Drew (he/him)
I never set out to be a yoga teacher. For most of my life, I was more likely to be overthinking than flowing. But life has a way of cracking us open.
After graduating from UCLA, I moved across the country to teach high school through Teach For America, where I saw firsthand how trauma shaped my students’ ability to learn and connect. I wanted to help but didn’t yet have the tools. That led me to a PhD in clinical psychology focused on trauma and systems change—but after years of studying the mind, I realized something: Western psychology was more focused on diagnosing and categorizing symptoms than addressing the roots of suffering.
I had spent my life chasing credentials, prestige, and the kind of success the world told me to seek—not just for the sake of achievement, but because I truly wanted to help people heal. I thought becoming a doctor was the only way, because that’s what I had been taught real healers were. But the stress of juggling 100-hour weeks caught up with me, and I developed a serious nervous system disorder that forced me to slow down. In that stillness, I saw that healing wasn’t in another diagnosis—it was in the breath, the body, and the spaces between certainty. So I walked away, releasing the dream I had carried for 20 years—one that had defined me for as long as I could remember—and headed east.
I spent months in India studying Buddhist psychology, yoga, and meditation, immersing myself in practices that don’t just treat symptoms but cultivate deep healing. Though I had been practicing yoga since 2016, it wasn’t until then that I truly understood it—not as exercise, but as a way back to myself. My health returned—not through another prescription, but through breath, movement, and reconnection to my body. Now, my parents catch me with oracle cards, incense, and crystals instead of PhD books and therapy manuals, and—thankfully—we’re all just trusting the process.
My classes blend gentle yoga, breathwork, and meditative reflection—but more than that, they create space to slow down, soften, and remember that healing isn’t something we study—it’s something we live.
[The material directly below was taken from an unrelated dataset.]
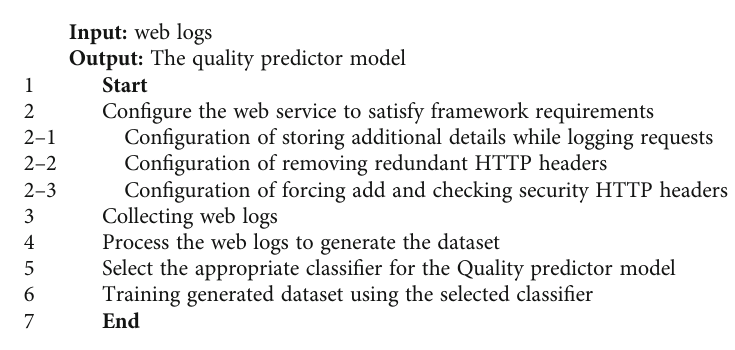
Figure 2: Default web service log and new log after con fi guring the web service with examples.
When I’m not teaching, I’m probably traveling (through the aisles of Costco), baking sweet treats, guiding clients through deep healing work, getting lost in books on systems change (or Faerie Smut—IYKYK), or hanging out with the most beautiful girl I know, my pup Wilma. Healing is messy, weird, beautiful, and sometimes (99% of the time) best accompanied by an unreasonable amount of artisanal pastries.
Healing isn’t about escaping the darkness but learning to meet our own light within it. After all, the stars don’t disappear at night—they just become easier to see.